▼▼▼

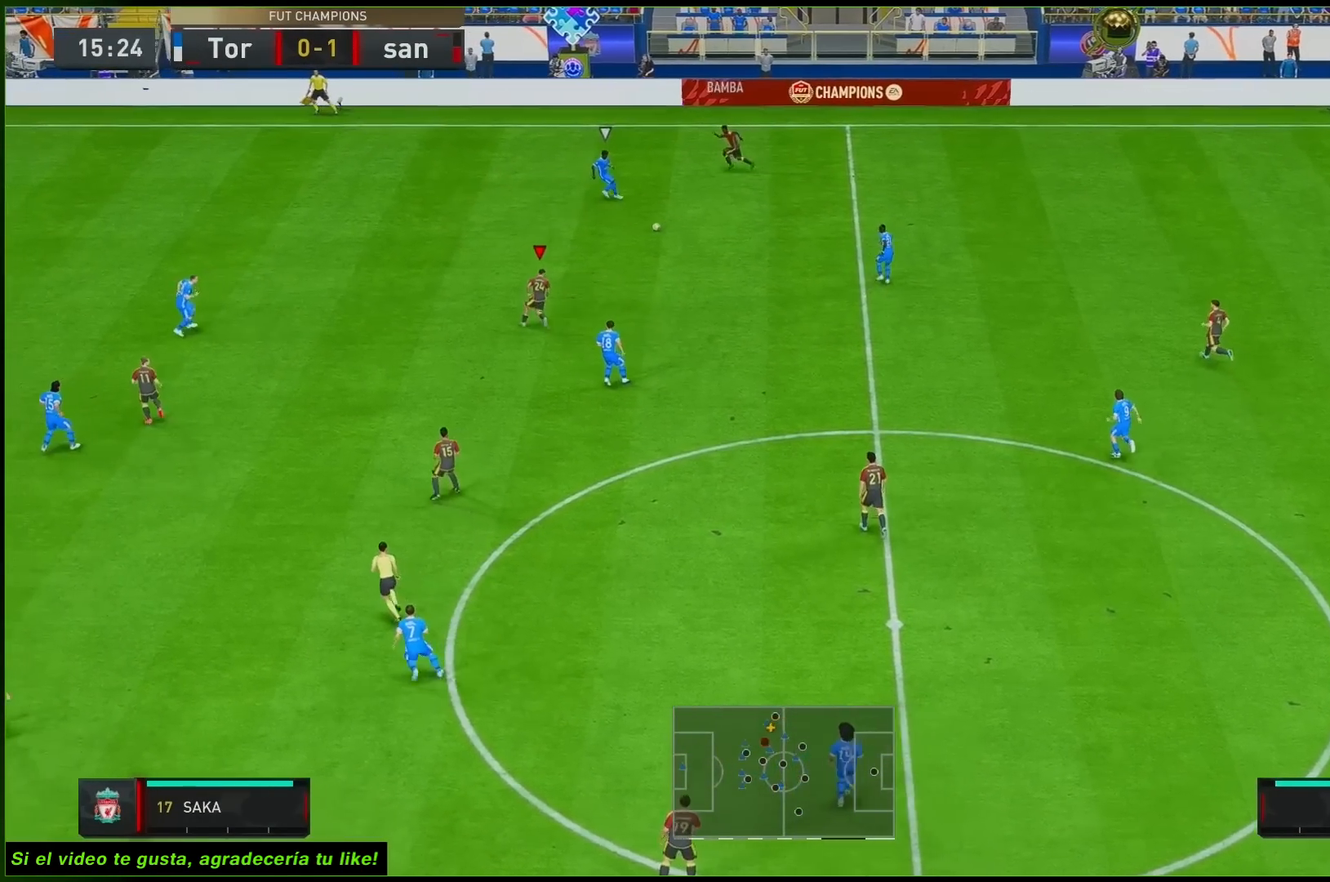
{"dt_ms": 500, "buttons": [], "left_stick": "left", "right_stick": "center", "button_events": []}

▲▲▲
▼▼▼

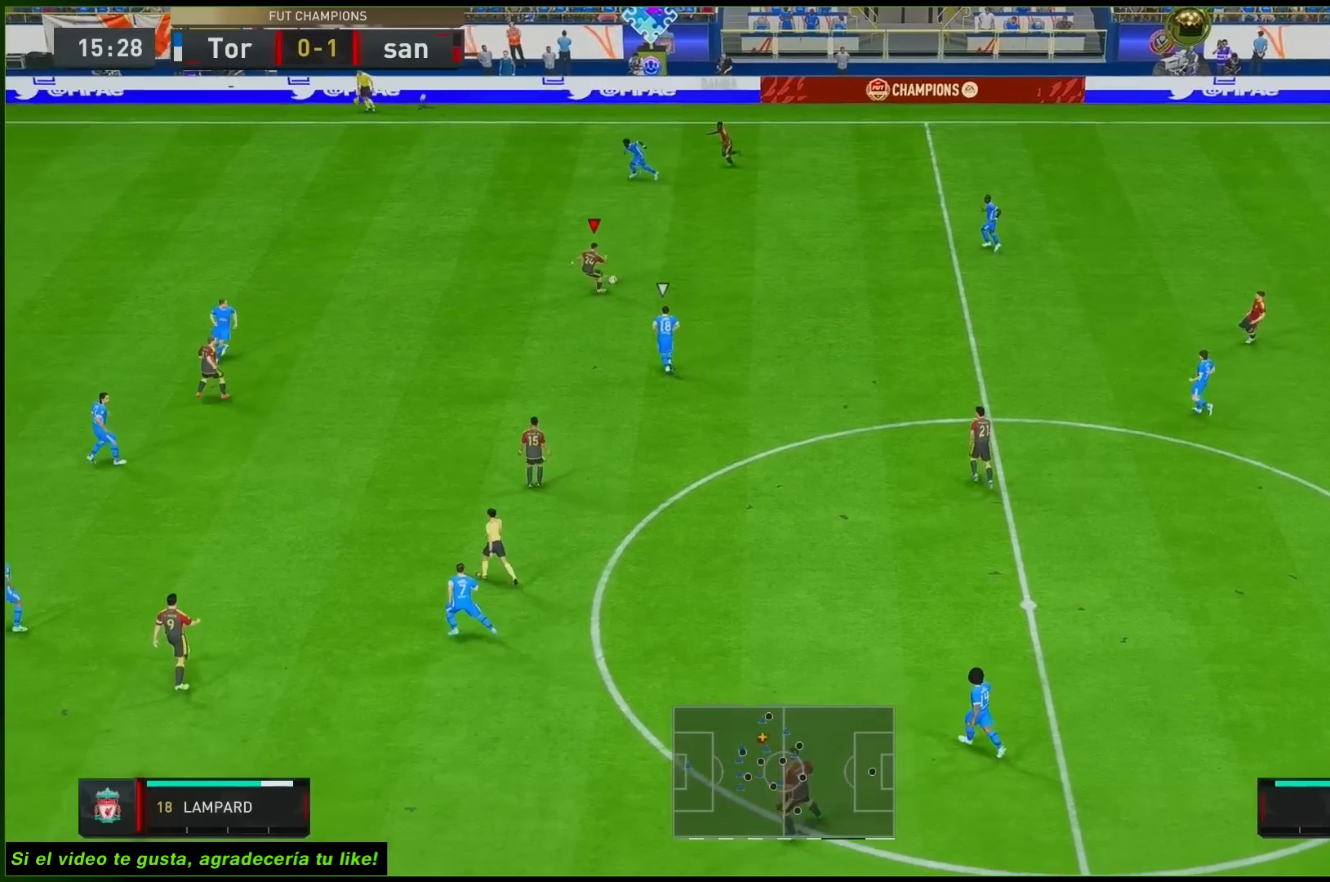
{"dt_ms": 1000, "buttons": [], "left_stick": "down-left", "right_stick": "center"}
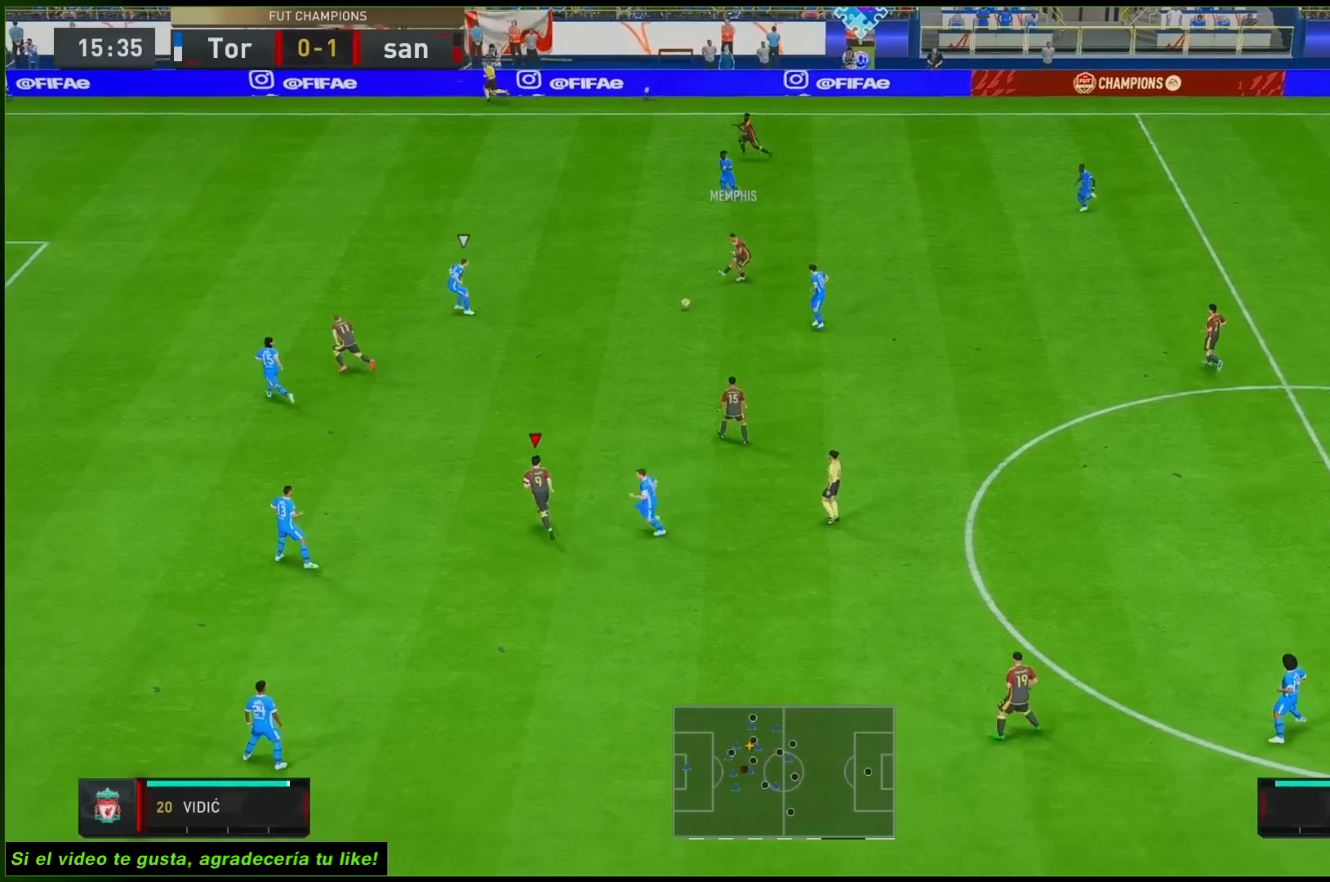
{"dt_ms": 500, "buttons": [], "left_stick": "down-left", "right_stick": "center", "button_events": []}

▲▲▲

Try it: Lines with "down" in them are what the answer must contain; copy each from the records above.

Result of the task:
{"dt_ms": 1000, "buttons": [], "left_stick": "down-left", "right_stick": "center"}
{"dt_ms": 500, "buttons": [], "left_stick": "down-left", "right_stick": "center", "button_events": []}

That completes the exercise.